[[ Materials provided open ]]

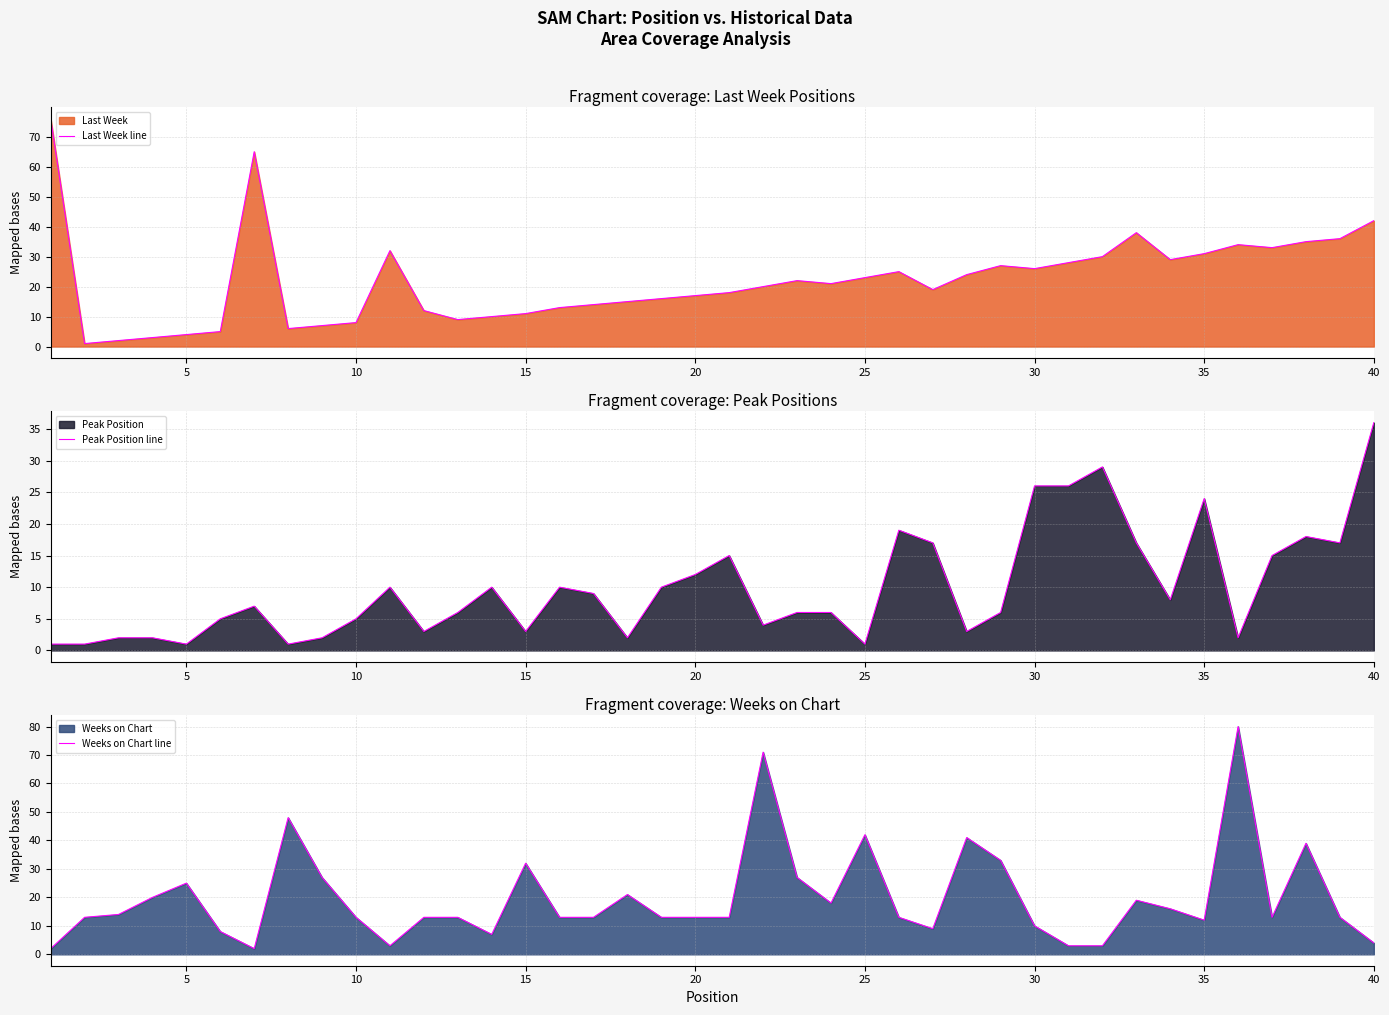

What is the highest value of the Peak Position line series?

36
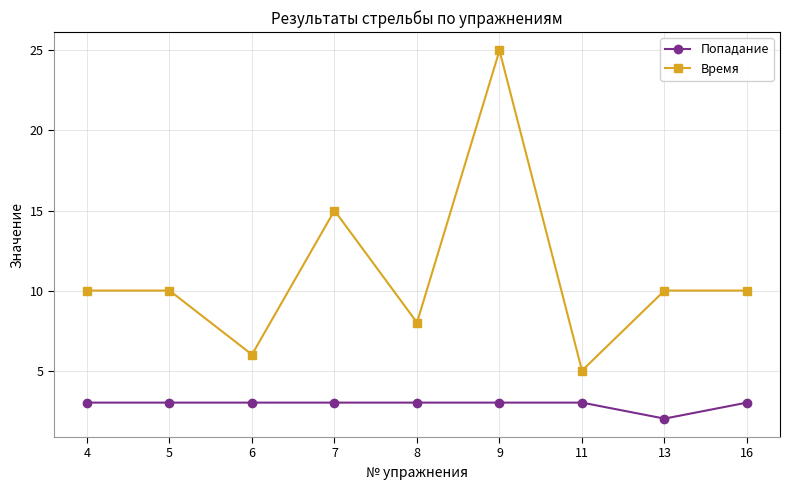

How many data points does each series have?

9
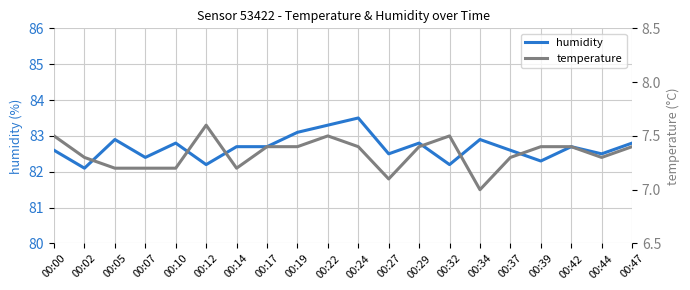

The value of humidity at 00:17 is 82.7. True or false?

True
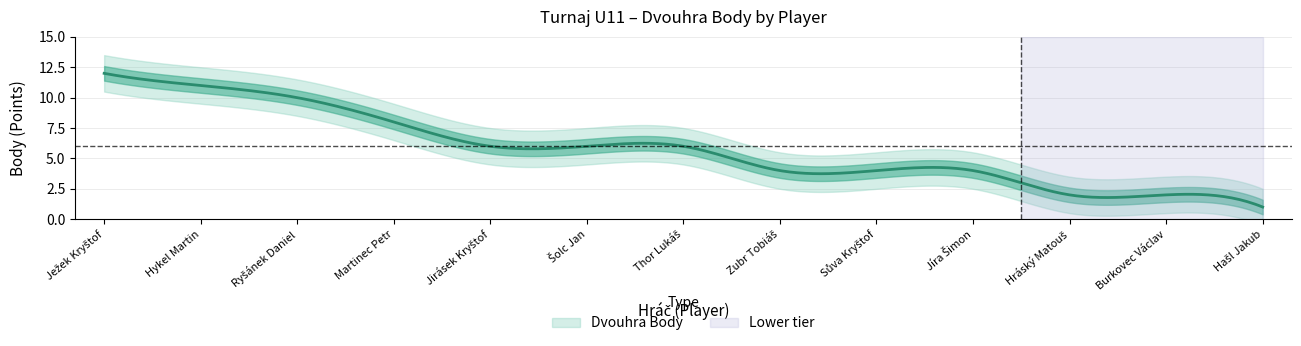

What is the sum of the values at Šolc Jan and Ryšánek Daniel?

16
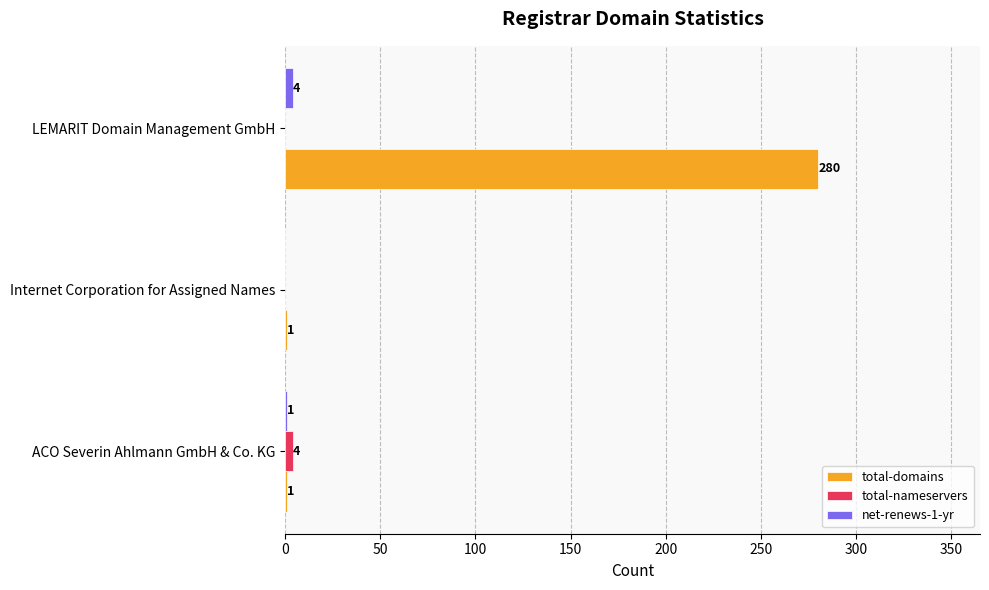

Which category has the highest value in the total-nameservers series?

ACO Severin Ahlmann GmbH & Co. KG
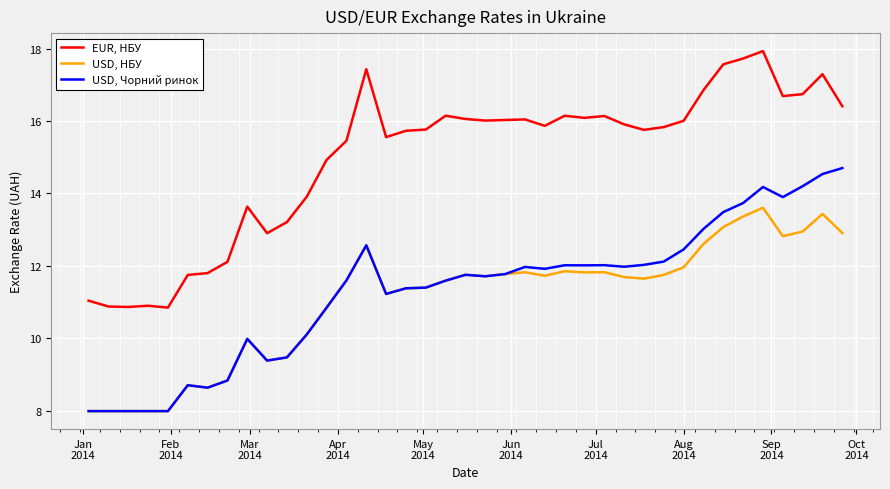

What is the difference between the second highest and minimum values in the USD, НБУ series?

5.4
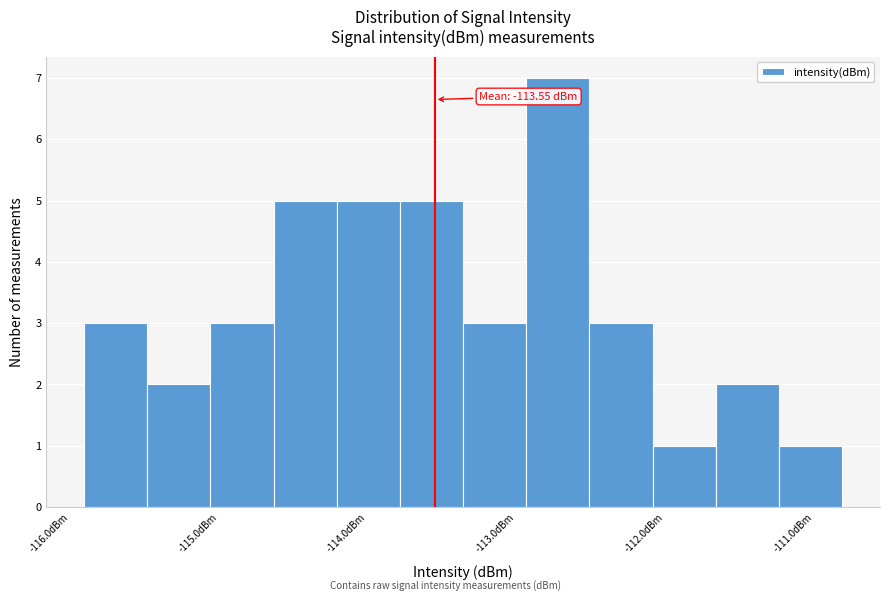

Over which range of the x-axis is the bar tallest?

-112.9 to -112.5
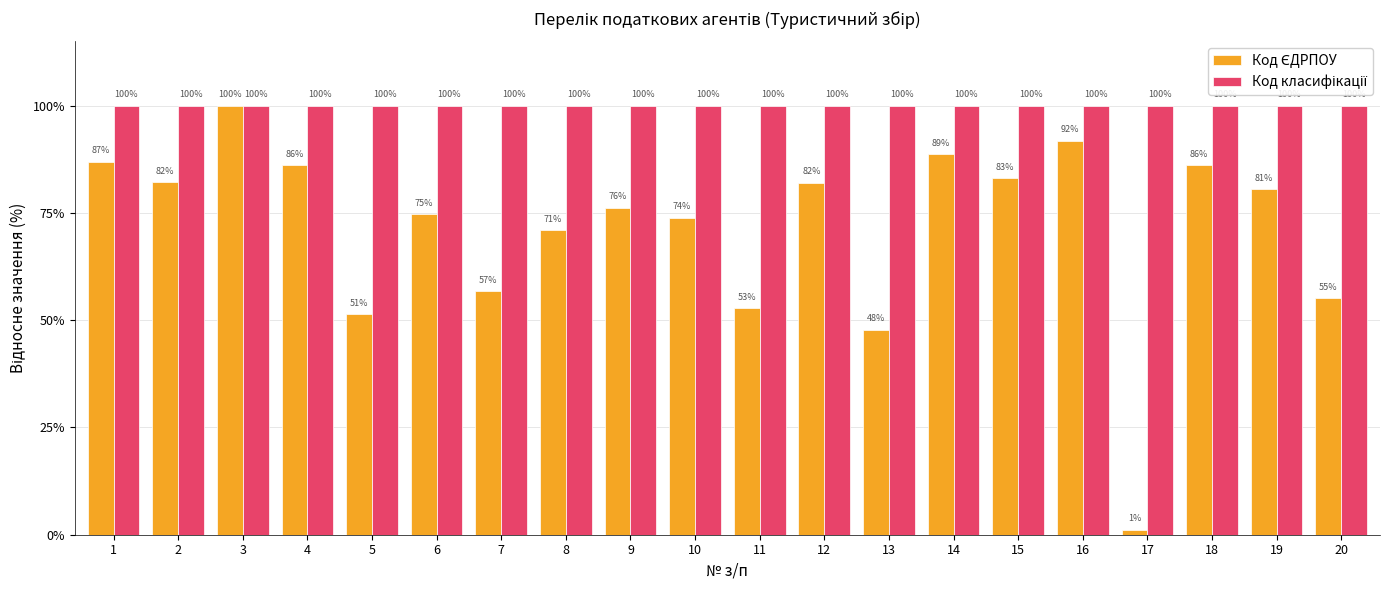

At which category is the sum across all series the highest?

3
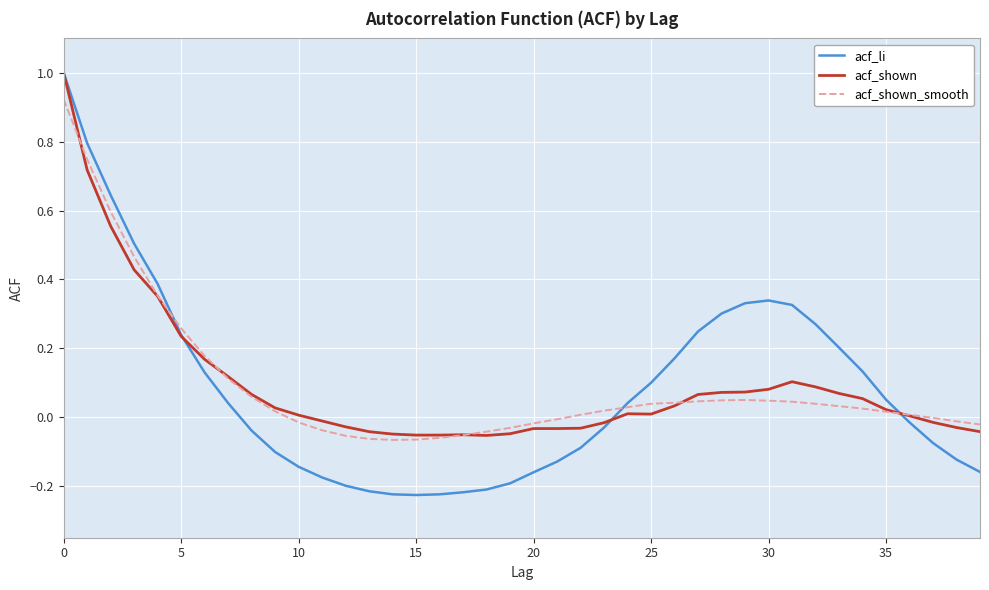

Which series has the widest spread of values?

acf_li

[[ Materials provided closed ]]

» Instructions for the task:
Rewrite every line of the material above, putting "largest" in place of each occurrence of "highest" and changing nothing else. Omit the pictures.

» Exercise solution:
What is the largest value of the Peak Position line series?

36

How many data points does each series have?

9

The value of humidity at 00:17 is 82.7. True or false?

True

What is the sum of the values at Šolc Jan and Ryšánek Daniel?

16

Which category has the largest value in the total-nameservers series?

ACO Severin Ahlmann GmbH & Co. KG

What is the difference between the second largest and minimum values in the USD, НБУ series?

5.4

Over which range of the x-axis is the bar tallest?

-112.9 to -112.5

At which category is the sum across all series the largest?

3

Which series has the widest spread of values?

acf_li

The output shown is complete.